## Provided text:
Looks like you've successfully found the root cause of the issue you hit. Unfortunately due to the vagaries of the NetCDF spec it's very hard to find a fully-accurate test for "is this variable a data variable?" and the one I settled on is "this variable has a coordinates attribute" - as I used "this variable has a dimensions attribute" to define the coordinate variables in the NetCDF file - but, again, this is my convention only as there is no such convention in the NetCDF spec.

I'm not sure what I can do to change the classification code to help out with this. I can't say "multiple values in the dimensions attribute" because then it would mis-classify multi-dimensional coordinate variables as data variables instead! I also can't insist that all your NetCDF files have a coordinates attribute on their data variables because (a) I can't back that up from a file format spec and (b) it means extra effort for you (although the ncatted command-line utility would probably enable you to do this if you did want to follow that route) and that seems unfair.

## Provided data:
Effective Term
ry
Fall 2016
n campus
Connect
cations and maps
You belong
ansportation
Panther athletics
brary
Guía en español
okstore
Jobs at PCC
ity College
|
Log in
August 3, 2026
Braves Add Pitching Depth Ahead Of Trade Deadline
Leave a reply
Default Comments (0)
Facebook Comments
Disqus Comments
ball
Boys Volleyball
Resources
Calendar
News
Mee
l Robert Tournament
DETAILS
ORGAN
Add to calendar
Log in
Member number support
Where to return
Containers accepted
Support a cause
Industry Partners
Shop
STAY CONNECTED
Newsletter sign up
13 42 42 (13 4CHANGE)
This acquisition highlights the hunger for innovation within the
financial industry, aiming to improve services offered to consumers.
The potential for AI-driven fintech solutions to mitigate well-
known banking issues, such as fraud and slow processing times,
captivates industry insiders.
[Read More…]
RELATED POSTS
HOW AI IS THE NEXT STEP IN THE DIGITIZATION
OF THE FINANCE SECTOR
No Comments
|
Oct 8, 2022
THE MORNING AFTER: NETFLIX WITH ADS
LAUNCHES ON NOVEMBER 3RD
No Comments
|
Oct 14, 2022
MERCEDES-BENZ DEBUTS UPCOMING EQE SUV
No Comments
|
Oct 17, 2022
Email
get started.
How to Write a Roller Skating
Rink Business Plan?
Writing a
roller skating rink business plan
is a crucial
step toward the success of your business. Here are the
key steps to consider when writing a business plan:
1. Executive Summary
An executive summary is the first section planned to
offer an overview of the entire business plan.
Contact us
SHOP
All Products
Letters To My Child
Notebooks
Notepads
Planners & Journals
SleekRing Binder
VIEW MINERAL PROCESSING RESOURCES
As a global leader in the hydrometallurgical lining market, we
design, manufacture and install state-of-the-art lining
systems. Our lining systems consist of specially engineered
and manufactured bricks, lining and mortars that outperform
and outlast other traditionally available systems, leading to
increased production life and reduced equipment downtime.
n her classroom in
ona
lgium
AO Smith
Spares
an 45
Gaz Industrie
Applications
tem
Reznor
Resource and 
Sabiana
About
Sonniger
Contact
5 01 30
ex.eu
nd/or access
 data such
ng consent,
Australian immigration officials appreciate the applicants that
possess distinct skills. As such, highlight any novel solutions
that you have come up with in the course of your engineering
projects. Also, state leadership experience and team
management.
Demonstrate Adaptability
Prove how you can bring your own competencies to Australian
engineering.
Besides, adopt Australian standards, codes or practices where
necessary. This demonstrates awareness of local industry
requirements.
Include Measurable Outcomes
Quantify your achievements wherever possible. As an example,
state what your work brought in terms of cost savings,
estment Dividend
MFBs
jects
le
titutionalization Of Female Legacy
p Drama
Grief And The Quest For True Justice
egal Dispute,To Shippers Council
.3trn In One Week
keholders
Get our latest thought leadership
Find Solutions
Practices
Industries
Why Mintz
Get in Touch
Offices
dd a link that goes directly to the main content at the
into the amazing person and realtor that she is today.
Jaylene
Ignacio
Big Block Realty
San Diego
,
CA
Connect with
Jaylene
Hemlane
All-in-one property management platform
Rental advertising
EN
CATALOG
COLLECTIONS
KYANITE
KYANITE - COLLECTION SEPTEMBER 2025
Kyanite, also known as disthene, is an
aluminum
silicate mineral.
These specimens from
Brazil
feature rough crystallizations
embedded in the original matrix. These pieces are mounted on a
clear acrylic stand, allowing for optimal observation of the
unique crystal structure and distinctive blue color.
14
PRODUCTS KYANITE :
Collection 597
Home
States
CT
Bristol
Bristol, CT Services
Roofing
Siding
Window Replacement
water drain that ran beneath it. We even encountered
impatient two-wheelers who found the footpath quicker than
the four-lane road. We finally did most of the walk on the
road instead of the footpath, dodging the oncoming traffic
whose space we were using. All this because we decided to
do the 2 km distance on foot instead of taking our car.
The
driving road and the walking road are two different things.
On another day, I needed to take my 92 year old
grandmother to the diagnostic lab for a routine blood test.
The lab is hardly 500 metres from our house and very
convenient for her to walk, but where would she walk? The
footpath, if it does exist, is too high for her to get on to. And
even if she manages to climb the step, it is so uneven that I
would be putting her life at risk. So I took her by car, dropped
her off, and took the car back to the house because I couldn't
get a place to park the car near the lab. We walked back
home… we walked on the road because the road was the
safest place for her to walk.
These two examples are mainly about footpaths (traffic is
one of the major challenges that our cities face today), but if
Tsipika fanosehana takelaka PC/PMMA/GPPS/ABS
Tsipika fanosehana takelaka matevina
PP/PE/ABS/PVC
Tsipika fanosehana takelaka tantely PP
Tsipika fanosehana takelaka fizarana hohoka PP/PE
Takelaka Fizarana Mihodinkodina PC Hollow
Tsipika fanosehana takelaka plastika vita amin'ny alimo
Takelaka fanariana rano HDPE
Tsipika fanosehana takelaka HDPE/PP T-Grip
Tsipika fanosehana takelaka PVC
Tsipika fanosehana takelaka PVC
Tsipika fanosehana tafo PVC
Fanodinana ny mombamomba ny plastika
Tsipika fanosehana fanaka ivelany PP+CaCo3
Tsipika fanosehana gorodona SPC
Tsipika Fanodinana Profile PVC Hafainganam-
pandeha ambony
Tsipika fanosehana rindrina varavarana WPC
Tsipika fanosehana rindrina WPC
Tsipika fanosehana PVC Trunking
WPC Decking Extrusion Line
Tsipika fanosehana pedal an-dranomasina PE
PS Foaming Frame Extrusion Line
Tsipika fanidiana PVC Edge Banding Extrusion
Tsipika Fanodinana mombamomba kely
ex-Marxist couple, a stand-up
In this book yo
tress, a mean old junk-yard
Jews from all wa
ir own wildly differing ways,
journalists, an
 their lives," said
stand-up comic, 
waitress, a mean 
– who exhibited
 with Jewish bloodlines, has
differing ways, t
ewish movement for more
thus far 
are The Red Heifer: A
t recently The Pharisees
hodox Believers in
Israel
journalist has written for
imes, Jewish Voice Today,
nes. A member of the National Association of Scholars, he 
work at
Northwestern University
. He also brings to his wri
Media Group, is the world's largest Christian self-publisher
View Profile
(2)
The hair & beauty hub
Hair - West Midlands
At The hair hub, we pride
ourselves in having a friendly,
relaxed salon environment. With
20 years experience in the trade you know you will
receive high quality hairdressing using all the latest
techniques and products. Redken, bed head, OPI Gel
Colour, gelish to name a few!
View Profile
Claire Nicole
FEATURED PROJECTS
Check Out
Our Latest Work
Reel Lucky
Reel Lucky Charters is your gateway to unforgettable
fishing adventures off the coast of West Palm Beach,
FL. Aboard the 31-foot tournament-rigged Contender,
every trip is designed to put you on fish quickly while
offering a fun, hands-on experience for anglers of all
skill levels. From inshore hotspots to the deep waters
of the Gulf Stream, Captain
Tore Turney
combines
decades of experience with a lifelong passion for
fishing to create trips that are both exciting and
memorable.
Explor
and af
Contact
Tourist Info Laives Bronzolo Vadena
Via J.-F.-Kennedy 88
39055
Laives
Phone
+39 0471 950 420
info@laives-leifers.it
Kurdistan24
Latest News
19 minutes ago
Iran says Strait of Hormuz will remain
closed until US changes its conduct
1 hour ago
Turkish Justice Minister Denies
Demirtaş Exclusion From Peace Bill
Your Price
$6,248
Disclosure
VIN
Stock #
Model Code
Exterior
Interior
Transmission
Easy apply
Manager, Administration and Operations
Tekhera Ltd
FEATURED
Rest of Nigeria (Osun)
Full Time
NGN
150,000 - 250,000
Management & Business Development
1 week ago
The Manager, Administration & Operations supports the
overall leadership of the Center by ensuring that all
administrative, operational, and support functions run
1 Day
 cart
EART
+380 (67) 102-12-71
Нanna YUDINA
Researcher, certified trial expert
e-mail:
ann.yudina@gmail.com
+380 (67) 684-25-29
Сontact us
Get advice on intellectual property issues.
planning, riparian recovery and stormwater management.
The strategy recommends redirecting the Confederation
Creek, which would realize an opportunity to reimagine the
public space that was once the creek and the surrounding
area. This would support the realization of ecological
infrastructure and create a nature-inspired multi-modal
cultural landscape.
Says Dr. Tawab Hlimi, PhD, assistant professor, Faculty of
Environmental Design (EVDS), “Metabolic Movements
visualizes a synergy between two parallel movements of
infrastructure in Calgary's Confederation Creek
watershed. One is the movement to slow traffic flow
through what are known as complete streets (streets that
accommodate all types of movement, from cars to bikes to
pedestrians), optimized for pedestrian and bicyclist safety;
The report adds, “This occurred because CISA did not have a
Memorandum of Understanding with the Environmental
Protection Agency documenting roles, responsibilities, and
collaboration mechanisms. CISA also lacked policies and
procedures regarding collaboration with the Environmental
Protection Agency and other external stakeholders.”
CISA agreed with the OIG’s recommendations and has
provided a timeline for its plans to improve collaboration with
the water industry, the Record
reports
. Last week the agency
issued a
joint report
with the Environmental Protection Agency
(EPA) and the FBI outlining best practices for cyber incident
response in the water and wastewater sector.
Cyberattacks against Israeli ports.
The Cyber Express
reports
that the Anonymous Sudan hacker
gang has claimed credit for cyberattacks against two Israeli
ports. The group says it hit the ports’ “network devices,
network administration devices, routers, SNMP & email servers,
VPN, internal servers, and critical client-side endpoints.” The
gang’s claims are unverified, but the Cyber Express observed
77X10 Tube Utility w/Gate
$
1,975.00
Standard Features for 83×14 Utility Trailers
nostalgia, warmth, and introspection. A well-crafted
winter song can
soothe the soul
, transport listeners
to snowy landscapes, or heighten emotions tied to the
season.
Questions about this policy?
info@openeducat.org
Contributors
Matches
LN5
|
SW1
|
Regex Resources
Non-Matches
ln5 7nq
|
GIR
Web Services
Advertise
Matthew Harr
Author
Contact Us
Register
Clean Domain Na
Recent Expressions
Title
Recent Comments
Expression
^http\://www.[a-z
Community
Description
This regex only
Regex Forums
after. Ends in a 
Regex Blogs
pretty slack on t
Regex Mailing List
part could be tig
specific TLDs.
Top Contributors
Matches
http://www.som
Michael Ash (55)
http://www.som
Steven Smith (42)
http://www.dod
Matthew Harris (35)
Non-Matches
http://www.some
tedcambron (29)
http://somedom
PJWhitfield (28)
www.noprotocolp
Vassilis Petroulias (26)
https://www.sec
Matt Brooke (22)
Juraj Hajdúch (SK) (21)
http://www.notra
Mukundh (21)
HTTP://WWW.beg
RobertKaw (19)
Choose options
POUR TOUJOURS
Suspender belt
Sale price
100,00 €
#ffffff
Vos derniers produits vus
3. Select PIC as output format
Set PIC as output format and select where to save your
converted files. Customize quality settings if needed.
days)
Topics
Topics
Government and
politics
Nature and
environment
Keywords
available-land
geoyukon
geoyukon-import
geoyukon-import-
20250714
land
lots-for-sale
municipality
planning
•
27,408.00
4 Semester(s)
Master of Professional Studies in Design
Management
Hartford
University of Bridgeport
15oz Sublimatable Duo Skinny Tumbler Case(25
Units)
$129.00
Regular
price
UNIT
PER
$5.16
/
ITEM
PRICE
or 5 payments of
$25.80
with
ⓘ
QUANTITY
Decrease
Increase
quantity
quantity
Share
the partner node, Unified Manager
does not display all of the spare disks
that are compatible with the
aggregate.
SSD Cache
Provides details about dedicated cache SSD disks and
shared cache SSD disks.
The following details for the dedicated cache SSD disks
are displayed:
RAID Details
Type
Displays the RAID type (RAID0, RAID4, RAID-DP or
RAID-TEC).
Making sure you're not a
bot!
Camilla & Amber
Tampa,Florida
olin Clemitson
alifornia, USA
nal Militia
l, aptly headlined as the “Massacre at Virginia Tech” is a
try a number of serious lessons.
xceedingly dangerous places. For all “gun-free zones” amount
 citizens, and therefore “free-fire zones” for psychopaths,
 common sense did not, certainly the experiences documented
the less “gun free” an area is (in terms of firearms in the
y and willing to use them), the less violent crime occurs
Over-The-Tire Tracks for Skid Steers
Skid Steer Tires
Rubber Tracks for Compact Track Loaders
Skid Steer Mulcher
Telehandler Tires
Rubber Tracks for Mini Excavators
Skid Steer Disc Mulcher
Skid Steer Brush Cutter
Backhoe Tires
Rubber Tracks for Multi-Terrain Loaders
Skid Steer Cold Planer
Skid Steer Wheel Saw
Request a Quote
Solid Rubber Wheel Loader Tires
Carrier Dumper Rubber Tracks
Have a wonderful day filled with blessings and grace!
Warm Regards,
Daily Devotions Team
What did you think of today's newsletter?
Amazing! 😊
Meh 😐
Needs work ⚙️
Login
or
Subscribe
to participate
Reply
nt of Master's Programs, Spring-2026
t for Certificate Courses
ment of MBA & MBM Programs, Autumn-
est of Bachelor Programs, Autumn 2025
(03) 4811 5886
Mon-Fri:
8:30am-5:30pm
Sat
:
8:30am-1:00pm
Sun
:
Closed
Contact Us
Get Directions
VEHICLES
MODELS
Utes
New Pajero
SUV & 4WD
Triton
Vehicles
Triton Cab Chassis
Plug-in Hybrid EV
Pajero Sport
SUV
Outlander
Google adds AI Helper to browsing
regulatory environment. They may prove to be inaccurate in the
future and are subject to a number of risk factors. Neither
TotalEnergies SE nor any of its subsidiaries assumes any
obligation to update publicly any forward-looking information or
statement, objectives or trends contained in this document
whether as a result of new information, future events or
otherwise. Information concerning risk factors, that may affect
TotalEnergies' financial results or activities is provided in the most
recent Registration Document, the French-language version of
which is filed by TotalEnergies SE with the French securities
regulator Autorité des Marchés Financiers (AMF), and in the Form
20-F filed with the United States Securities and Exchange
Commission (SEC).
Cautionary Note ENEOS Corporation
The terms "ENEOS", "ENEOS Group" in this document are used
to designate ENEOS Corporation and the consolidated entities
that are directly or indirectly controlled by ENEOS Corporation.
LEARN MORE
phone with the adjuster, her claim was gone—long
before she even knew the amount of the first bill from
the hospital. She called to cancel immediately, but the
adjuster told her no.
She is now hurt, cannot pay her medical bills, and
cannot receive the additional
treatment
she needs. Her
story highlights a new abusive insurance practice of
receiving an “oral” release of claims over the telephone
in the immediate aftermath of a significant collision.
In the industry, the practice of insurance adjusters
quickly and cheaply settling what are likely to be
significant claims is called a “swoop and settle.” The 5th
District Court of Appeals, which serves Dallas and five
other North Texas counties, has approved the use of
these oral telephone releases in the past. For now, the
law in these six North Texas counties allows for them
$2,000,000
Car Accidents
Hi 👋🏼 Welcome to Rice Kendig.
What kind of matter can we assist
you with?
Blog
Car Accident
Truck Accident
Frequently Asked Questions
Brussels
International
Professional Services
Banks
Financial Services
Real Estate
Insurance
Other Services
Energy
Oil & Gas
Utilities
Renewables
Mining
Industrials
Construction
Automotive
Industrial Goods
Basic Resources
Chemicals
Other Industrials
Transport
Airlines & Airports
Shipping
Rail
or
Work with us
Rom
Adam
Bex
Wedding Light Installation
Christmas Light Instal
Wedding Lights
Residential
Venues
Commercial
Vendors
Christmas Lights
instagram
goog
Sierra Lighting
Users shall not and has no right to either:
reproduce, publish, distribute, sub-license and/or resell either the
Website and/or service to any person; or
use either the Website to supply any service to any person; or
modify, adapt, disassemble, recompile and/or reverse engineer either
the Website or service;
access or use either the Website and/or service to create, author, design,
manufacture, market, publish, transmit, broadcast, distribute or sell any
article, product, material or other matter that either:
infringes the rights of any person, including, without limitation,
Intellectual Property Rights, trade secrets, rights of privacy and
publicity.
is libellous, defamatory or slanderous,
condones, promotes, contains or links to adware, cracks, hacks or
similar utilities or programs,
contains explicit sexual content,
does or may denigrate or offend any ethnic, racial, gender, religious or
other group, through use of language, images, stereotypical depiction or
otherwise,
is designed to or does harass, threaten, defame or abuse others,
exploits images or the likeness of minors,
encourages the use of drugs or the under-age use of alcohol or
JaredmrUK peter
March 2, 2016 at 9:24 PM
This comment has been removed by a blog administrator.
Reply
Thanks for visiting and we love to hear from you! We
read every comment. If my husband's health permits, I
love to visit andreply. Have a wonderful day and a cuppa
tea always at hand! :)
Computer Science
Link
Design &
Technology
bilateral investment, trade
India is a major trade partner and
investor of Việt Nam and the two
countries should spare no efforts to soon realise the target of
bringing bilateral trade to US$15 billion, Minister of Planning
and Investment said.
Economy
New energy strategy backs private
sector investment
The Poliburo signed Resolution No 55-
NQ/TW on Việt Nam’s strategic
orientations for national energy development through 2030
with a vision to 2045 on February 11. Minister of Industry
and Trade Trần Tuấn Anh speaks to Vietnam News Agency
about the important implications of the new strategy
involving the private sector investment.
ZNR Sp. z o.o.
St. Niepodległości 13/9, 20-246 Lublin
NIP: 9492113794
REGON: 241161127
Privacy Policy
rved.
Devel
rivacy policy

## Tasks to carry out:
[a] List every phrase that the NetCDF forum reply places inside double quotation marks.
[b] Write out the NetCDF forum reply word for word from "Looks like you've" up to and including "the NetCDF spec.".
Rely only on the NetCDF forum reply.

## Results for each task:
[a]
- is this variable a data variable?
- this variable has a coordinates attribute
- this variable has a dimensions attribute
- multiple values in the dimensions attribute

[b]
Looks like you've successfully found the root cause of the issue you hit. Unfortunately due to the vagaries of the NetCDF spec it's very hard to find a fully-accurate test for "is this variable a data variable?" and the one I settled on is "this variable has a coordinates attribute" - as I used "this variable has a dimensions attribute" to define the coordinate variables in the NetCDF file - but, again, this is my convention only as there is no such convention in the NetCDF spec.